Es ging im Rahmen der Zahlenpräsentation von Novartis vom vergangenen Donnerstag beinahe unter: Novartis übernimmt in den USA das Biotech-Unternehmen Endocyte. Die Gesellschaft entwickelt zielgerichtete Therapien für die Behandlung von Krebskrankheiten, hat jedoch noch keine Produkte auf dem Markt. Novartis lässt sich die ganze Transaktion 2,1 Milliarden Dollar kosten, pro Aktie werden 24 Dollar bezahlt.

Gejubelt haben dürften vor allem die Aktionäre der seit 2011 kotierten Endocyte. Denn: Zum laufenden Kurs beträgt der Aufschlag 54 Prozent, die Aktie sprang gleich nach der Ankündigung von 15,50 auf 23,40 Dollar. Noch massiver ist das Kursplus seit August 2017: Damals fiel der Titel auf ein Allzeittief bei 1,17 Dollar. Wer beim Tiefst als Aktionär einstieg, kann sich nun mit dem Verkauf an Novartis über eine Verzwanzigfachung des Kurses freuen.

Kursentwicklung Endocyte-Aktie in den letzten eineinhalb Jahren, Quelle: cash.ch

Der tiefe Kurs im Sommer 2017 lässt es erahnen: Damals steckte Endocyte in einer ernsthaften Krise. Nachdem man bereits seit 1996 an Krebs-Medikamenten forschte, wurden die Tests eines führenden Präparats plötzlich eingestellt. Gleichzeitig musste die Mitarbeiterzahl um 40 Prozent auf nur noch 47 Personen reduziert werden. Der Börsenwert fiel auf 12 Millionen Dollar.

Der praktisch totgesagte Biotech-Titel bekam im Oktober 2017 schliesslich wieder neues Leben eingehaucht:  Die deutsche Biochemie-Firma ABX erwarb die Lizenz für eine Therapie gegen metastierenden Prostatakrebs mit dem Namen Lu-PSMA-617. Endocyte-CEO Mike Sherman lobte damals diesen Wirkstoff in den höchsten Tönen. Dieser habe das Potenzial, die erste Therapie ihrer Art zu sein.

Das neue Blockbuster-Präparat von Novartis?

Nun sieht auch Novartis dieses Potenzial. Novartis-CEO Vasant Narasimhan traut dem Wirkstoff, den er als "potenzieller Blockbuster" bezeichnet, künftig mehr als eine Milliarde US-Dollar Jahresumsatz zu. Marktreif soll das Präparat im Jahr 2021 sein. 

Auch die Analysten werten den Kauf positiv. "Uns gefällt, dass Novartis die Chance ergreift, sich neu aufzustellen und besser zu positionieren", schreibt etwa die Helvetische Bank in einem Bericht. Auch bei der Analyseabteilung der Bank Vontobel kommt die Akquisition gut weg, da Novartis so Zugang zu einer Phase-III-Radioligandentherapie gegen metastierenden Prostatakrebs erhalten würde. Sie ergänze ausserdem die Übernahme von Advanced Accelerator Applications (AAA).

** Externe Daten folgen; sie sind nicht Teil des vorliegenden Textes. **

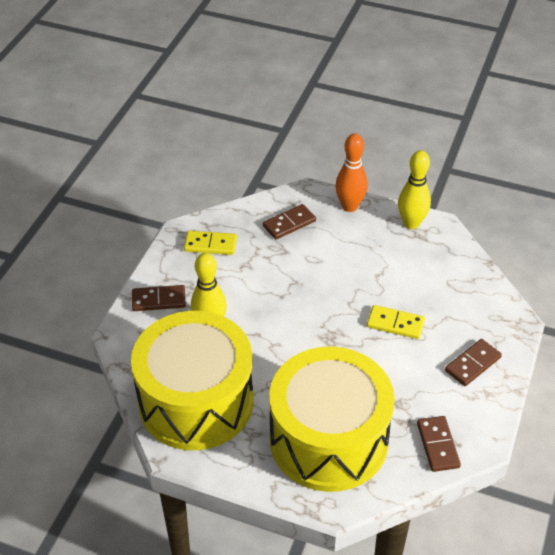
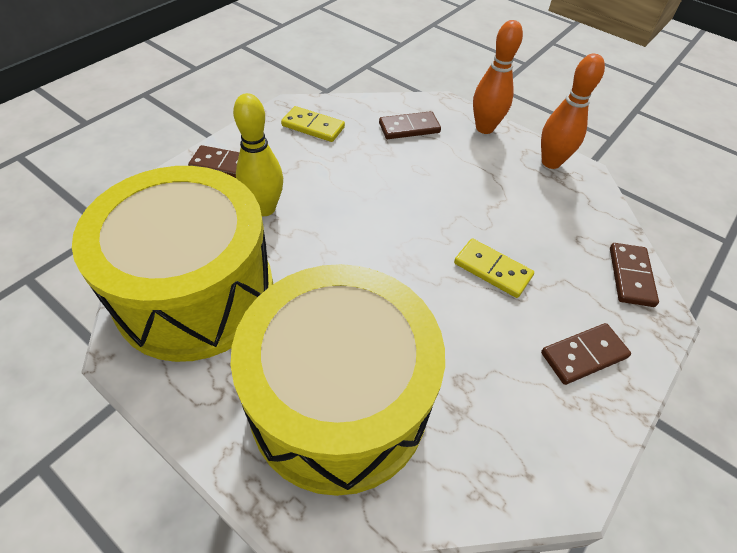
camera: 15 degrees right, 5 degrees up
yellow bowling pin [398,150,431,229] -> orange bowling pin [541,54,605,169]
brown domino [417,416,461,472] -> brown domino moved to [610,243,659,307]

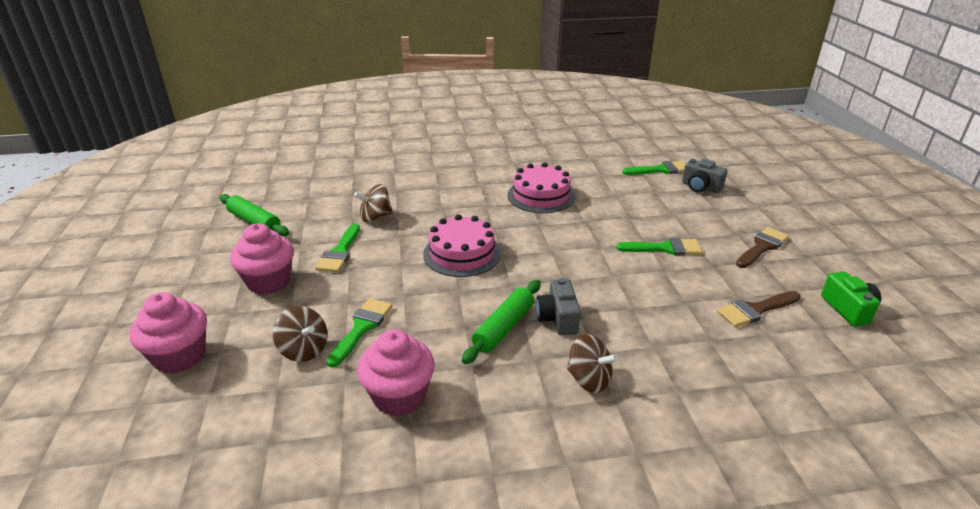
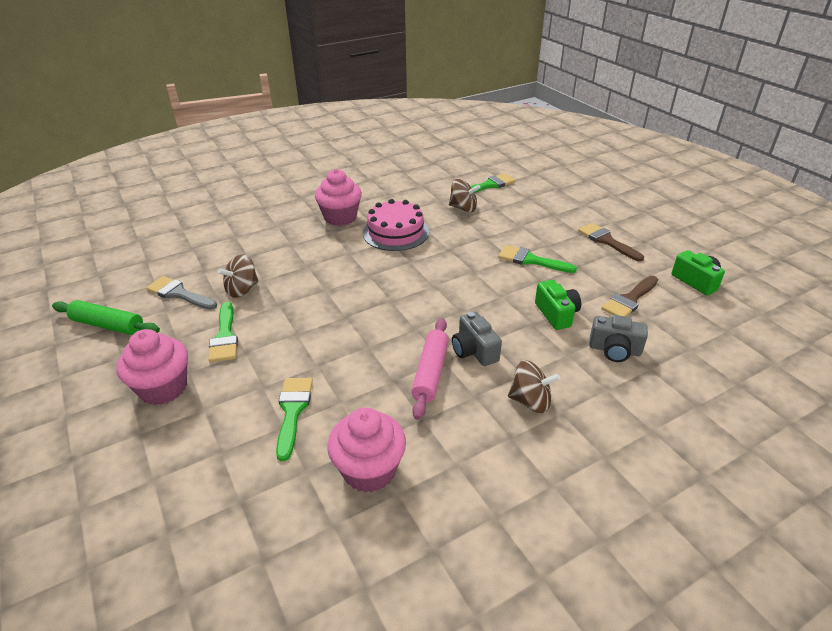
camera: 20 degrees left, 5 degrees up
pink cupcake [129,292,207,374] -> pink cupcake moved to [315,169,362,226]
brown spinning top [273,306,327,362] -> brown spinning top moved to [449,179,481,212]
pink cake [423,214,501,277] -> none
green rolling pin [462,280,541,364] -> pink rolling pin [411,318,449,420]
green brush [616,238,703,255] -> green brush turned 135 degrees counterclockwise [498,245,577,273]
grey camera [682,159,727,193] -> grey camera moved to [589,315,648,362]
brown brush [736,227,789,268] -> brown brush turned 60 degrees counterclockwise [578,223,644,262]
none -> grey brush [146,276,217,310]
none -> green camera [535,280,581,330]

AAA, welche vor einem Jahr für fast 4 Milliarden Dollar erworben wurde, forscht ebenfalls in der sogenannten Radioliganden-Therapie - ein spezielles Verfahren zur Krebs-Behandlung. Die beiden Zukäufe sollen bei Novartis die Onkologie-Plattform vorantreiben.

Häme gibt es nur auf Twitter

Wer nach negativen Kommentaren zum neusten Novartis-Kauf sucht, wird nicht bei Analystenkommentatoren aus der Schweiz, sondern auf Twitter fündig:

"Das Potenzial für Novartis, wie Idioten auszusehen, scheint hier beträchtlich", schreibt etwa Jacob Plieth, Journalist bei EP Vantage, einer News-Plattform für den Pharma-, Biotech- und Medtech-Bereich. Er spielt damit darauf an, dass Biotech-Firmen, bei denen die die Phase-III-Zulassung noch ausstehend ist, ein hohes Risiko darstellen. Sogar ein Totalausfall ist denkbar.

Auch Maxim Jacobs, Director of Healthcare Research bei der US-Researchfirma Edison, teilt auf Twitter mächtig aus: "Unterschätze nie die Bereitschaft grosser Pharma-Firmen, Geld die Toilette runter zu spülen". Ob am Ende neben den Endocyte-Aktionären auch Novartis vom Zukauf profitiert, oder eben doch Geld die Toilette herunter gespült wurde, dürfte erst in ein paar Jahren ersichtlich sein.